A "guerra fria" de Oblak derrubou esta quarta-feira o selecionador da Eslovénia, Tomaz Kavcic, que não poupou o guarda-redes do Atlético Madrid, acusando-o, entre outras coisas, de "mentiroso". "Gosto de falar com as pessoas cara a cara e o Jan não fala para mim. O Oblak é a minha maior derrota pessoal. Conheço-o desde os 16 anos e ele mentiu-me", afirmou, sem papas na língua, o treinador que acabou despedido.

O antigo guardião do Benfica anunciou que se ia afastar da seleção durante seis meses para poder recuperar de problemas físicos, uma decisão que não agradou ao técnico esloveno, apesar de Radenko Mijatovic, presidente da Federação Eslovena de Futebol, ter acordado com Oblak o afastamento temporário. Esta situação azedou a relação entre as três partes e foi neste contexto que a Federação da Eslovénia anunciou o despedimento de Tomaz Kavcic horas depois de o selecionador ter criticado Jan Oblak publicamente.
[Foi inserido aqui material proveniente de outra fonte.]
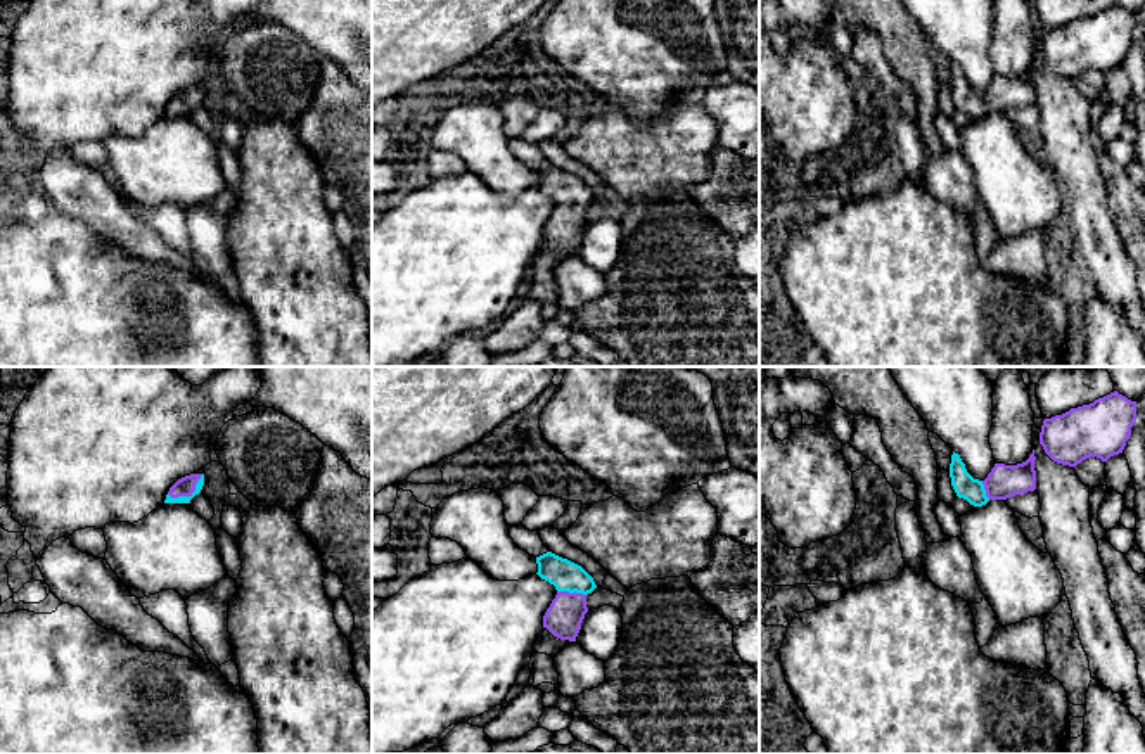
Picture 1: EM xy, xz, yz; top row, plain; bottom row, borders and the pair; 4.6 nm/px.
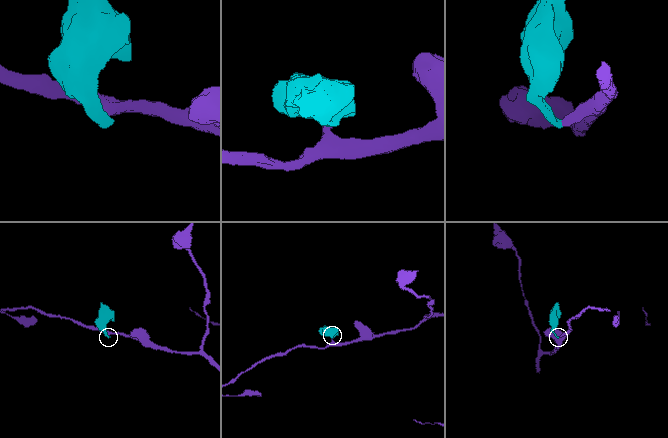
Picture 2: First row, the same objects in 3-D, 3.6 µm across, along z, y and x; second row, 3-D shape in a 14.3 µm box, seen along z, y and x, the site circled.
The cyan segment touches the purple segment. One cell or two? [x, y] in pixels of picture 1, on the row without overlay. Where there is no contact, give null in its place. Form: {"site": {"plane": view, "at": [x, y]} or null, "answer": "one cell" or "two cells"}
{"site": {"plane": "xy", "at": [189, 109]}, "answer": "one cell"}

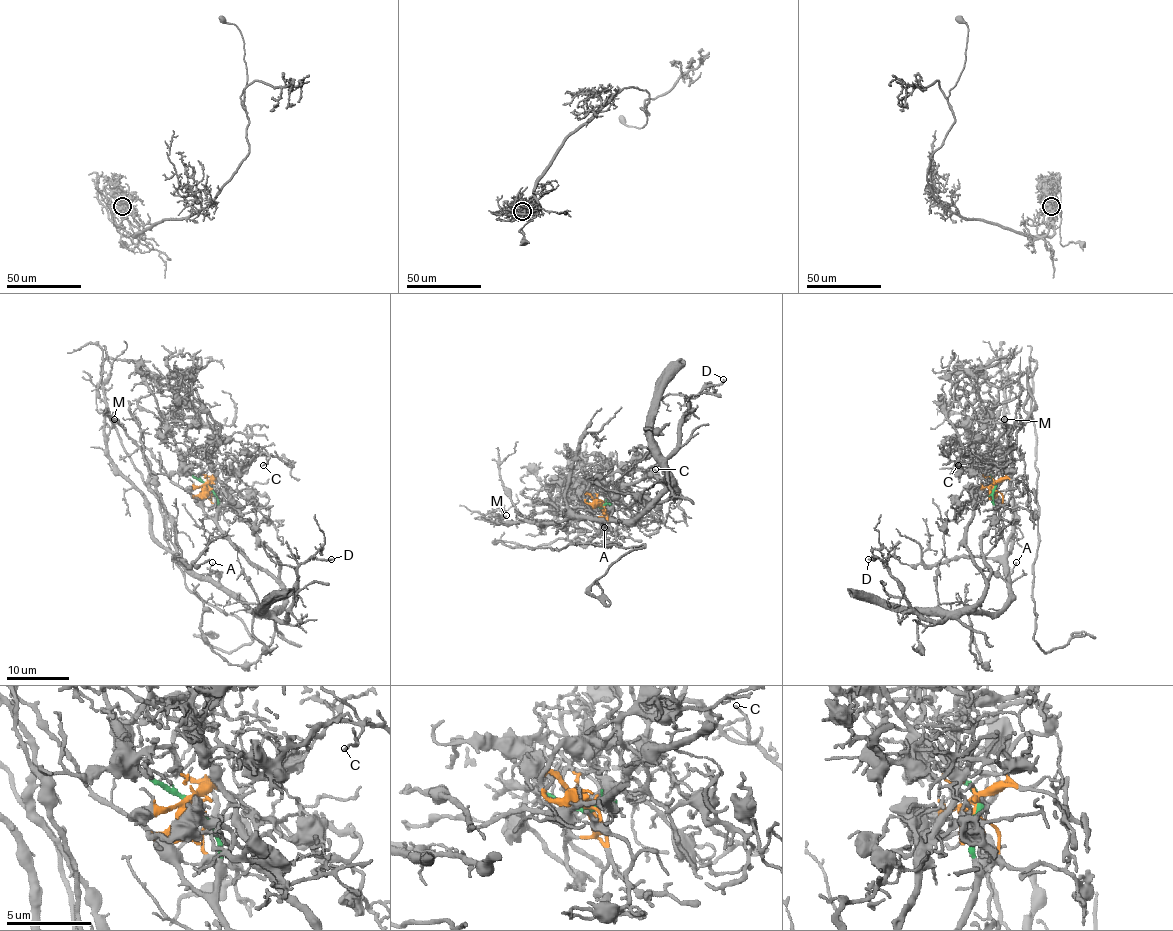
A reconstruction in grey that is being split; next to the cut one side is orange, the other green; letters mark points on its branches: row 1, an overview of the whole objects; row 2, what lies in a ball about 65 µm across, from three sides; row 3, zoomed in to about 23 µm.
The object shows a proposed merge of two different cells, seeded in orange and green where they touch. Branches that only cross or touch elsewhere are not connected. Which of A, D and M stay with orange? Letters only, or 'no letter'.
no letter

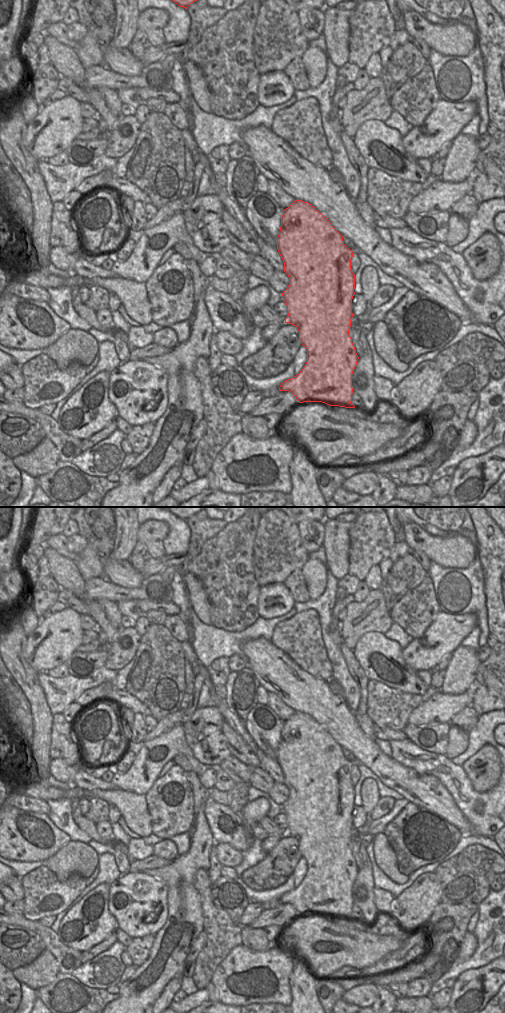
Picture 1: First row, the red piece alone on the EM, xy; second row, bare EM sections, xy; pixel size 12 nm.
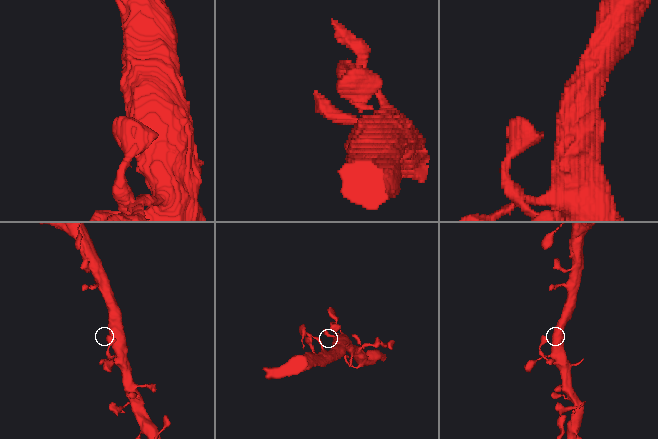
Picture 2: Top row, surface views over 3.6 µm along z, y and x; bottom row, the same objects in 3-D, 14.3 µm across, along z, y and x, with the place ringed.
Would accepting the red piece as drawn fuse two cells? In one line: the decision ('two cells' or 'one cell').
one cell

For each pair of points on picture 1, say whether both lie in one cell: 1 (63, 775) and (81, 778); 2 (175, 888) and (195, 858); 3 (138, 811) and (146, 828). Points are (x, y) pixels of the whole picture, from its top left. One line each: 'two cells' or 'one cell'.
1: two cells
2: one cell
3: one cell

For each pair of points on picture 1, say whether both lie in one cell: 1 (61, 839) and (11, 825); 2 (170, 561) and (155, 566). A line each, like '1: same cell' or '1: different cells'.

"Não fala comigo, está sendo enganado e isto é tudo muito triste", refere Kavcic, sublinhando: "Ele diz mentiras desde Madrid sem falar comigo e eu nunca havia dito nada até agora."

A polémica com Oblak inserida nos maus resultados da Eslovénia conduziram a este desfecho. Ainda esta terça-feira a equipa pertencente à antiga Jugoslávia não foi além de um empate caseiro diante de Chipre num jogo polémico marcado por três expulsões, duas para os cipriotas e uma para os eslovenos. Papoulis colocou os forasteiros a vencer e só a sete minutos do final é que Skubic conseguiu evitar a derrota. Este resultado remeteu a Eslovénia para o último lugar do Grupo 3 da Liga C da Liga das Nações, com apenas um ponto, a três do Chipre e a oito da Bulgária e da Noruega, que lidera o grupo.

Tomaz Kavcic não é propriamente um novato nas seleções nacionais da Eslovénia. Tem, aliás, um longo percurso de oito anos ao serviço da seleção de sub-21 (entre 2008 e 2014), após o que se tornou treinador adjunto de Katanec, que acabou por substituir no ano passado. Vê agora terminado o seu reinado no comando técnico da equipa do leste europeu envolto em polémica.

O caso ganhou naturalmente maior proporção em Espanha tendo em conta a dimensão que Oblak soube conquistar no país vizinho, onde está há cinco temporadas ao serviço do Atlético de Madrid, tendo-se afirmado de forma indiscutível na formação liderada por Diego Simeone com uma média de 50 jogos nas últimas três temporadas. Foi finalista vencido da Liga dos Campeões por duas ocasiões e conquistou a Liga Europa na última época, depois de ter deixado o Sporting pelo caminho nos quartos de final.